Kim -- You're right. Just after 9/11, the father of a classmate of my nephew was shot dead in his small store, in California. He was a Coptic Christian from Egypt, but the boys who killed him saw only a Middle Easterner and wanted to 'get even.'

Not long after 9/11 I heard a wonderful comedy routine by two comedians, one Jewish and the other Arab-American. They pointed out how similar they were, that they were "both non- pork-eating, hairy men of God." Their routine was just hilarious -- and so heartening.

Carole -- Thank you so much, but anyone meeting this woman would have been amazed by her gracious, thoughtful attitude. And she stayed in my memory for many reasons. During the war, Japanese people were forbidden from learning English, so it was utterly bizarre to meet someone her age who looked so Japanese but sounded so American.

ChrisEldin said...

I love these vignettes, Mary.

I recently finished reading a middle grade book called "Dragon Wings." It's about a Chinese father who is living in California during the early 1900s, and his son is sent to live with him. It's a beautiful book. Your story reminds me of it.
And I heart that little old lady!

A Paperback Writer said...

Mary, this is off-subject, but Max left you an answering comment on my burrito post.
Do go and have a look at it.

Mary Witzl said...

Chris -- Thank you for that nice comment. Oddly, I don't feel that I can do this lady justice. The gentleness in her tone, the careful way she chose her words, and her determination not to blame either side but understand what had happened and why made me want to learn more. I've spent years now, trying to figure out just how WWII started (or the Pacific war, at any rate), and this woman was a great influence in piquing my curiosity.

I have heard of Dragon Wings and plan to add it to my towering book list. I am fascinated about this period in history, especially the experiences of all immigrants to the U.S., so this one definitely goes up to the top of the list.

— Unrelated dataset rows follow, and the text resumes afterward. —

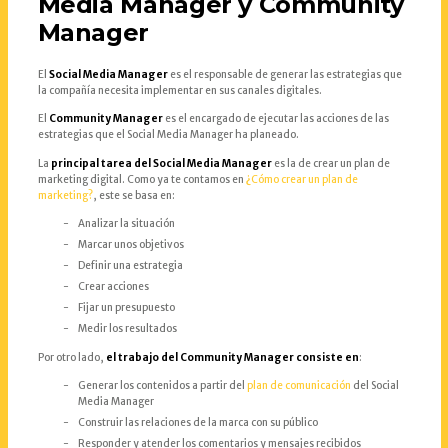
Media Manager y Community
Manager
El
Social Media Manager
es el responsable de generar las estrategias que
la compañía necesita implementar en sus canales digitales.
El
Community Manager
es el encargado de ejecutar las acciones de las
estrategias que el Social Media Manager ha planeado.
La
principal tarea del Social Media Manager
es la de crear un plan de
marketing digital. Como ya te contamos en
¿Cómo crear un plan de
marketing?
, este se basa en:
Analizar la situación
Marcar unos objetivos
Definir una estrategia
Crear acciones
Fijar un presupuesto
Medir los resultados
Por otro lado,
el trabajo del Community Manager consiste en
:
Generar los contenidos a partir del
plan de comunicación
del Social
Media Manager
Construir las relaciones de la marca con su público
Responder y atender los comentarios y mensajes recibidos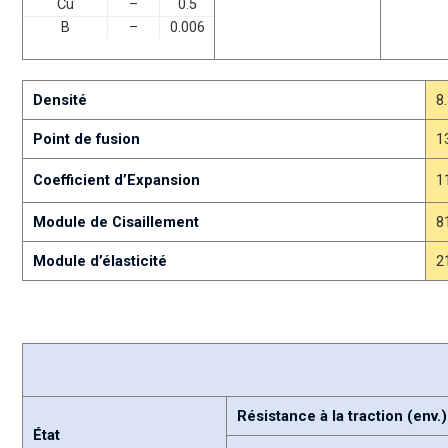
Cu
–
0.5
B
–
0.006
Densité
8
Point de fusion
1
Coefficient d’Expansion
1
Module de Cisaillement
8
Module d’élasticité
2
Résistance à la traction (env.)
État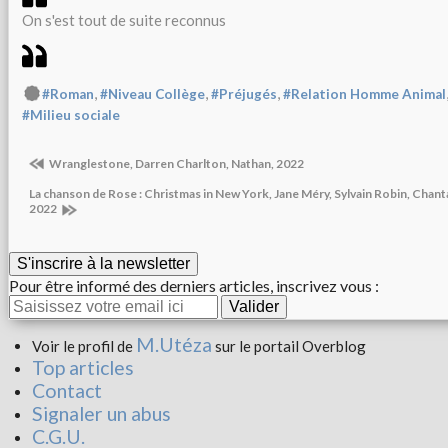
On s'est tout de suite reconnus
,
,
,
#Roman
#Niveau Collège
#Préjugés
#Relation Homme Animal
#Milieu sociale
Wranglestone, Darren Charlton, Nathan, 2022
La chanson de Rose : Christmas in New York, Jane Méry, Sylvain Robin, Chantal
2022
S'inscrire à la newsletter
Pour être informé des derniers articles, inscrivez vous :
M.Utéza
Voir le profil de
sur le portail Overblog
Top articles
Contact
Signaler un abus
C.G.U.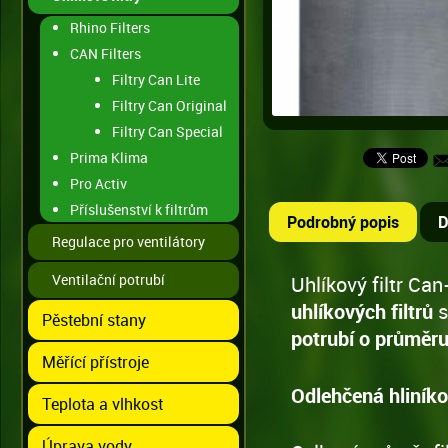
Rhino Filters
CAN Filters
Filtry Can Lite
Filtry Can Original
Filtry Can Special
Prima Klima
Pro Activ
Příslušenství k filtrům
Podrobný popis
D
Regulace pro ventilátory
Ventilační potrubí
Uhlíkový filtr Ca
uhlíkových
filtrů
s
Pěstební stany
potrubí o průmě
Měřící přístroje
Odlehčená hliník
Teplota a vlhkost
Úprava vody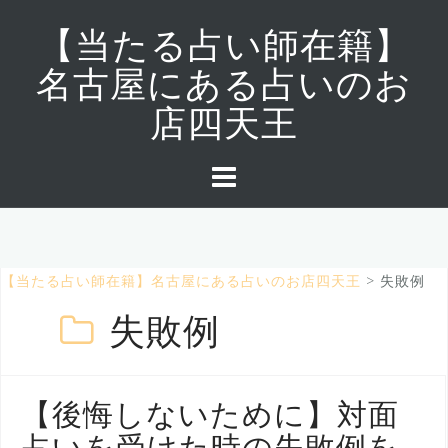
コ
ン
【当たる占い師在籍】
テ
名古屋にある占いのお
ン
ツ
店四天王
へ
ス
キ
ッ
プ
【当たる占い師在籍】名古屋にある占いのお店四天王
>
失敗例
失敗例
【後悔しないために】対面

APW -- Never fear: I had to go back to your site to look at that burrito again. How sad that there isn't a way to FedEx burritos to the U.K. -- along with that all-important western ambiance...

Danette Haworth said...

And how ironic that your dorm mate wanted to "save" you from a conversation so fascinating and precious--yet another prejudice.

Mary Witzl said...

You got that, Danette -- yay! Since so few elderly Japanese people speak English, my dorm buddy never thought for one minute that we'd been speaking anything but Japanese. The woman from Oregon spent most of her life being misunderstood; when I told this girl that her English had been so good that I couldn't even praise it (a bit like praising my own), this girl just gave me a funny look and changed the subject. You could see she didn't believe me.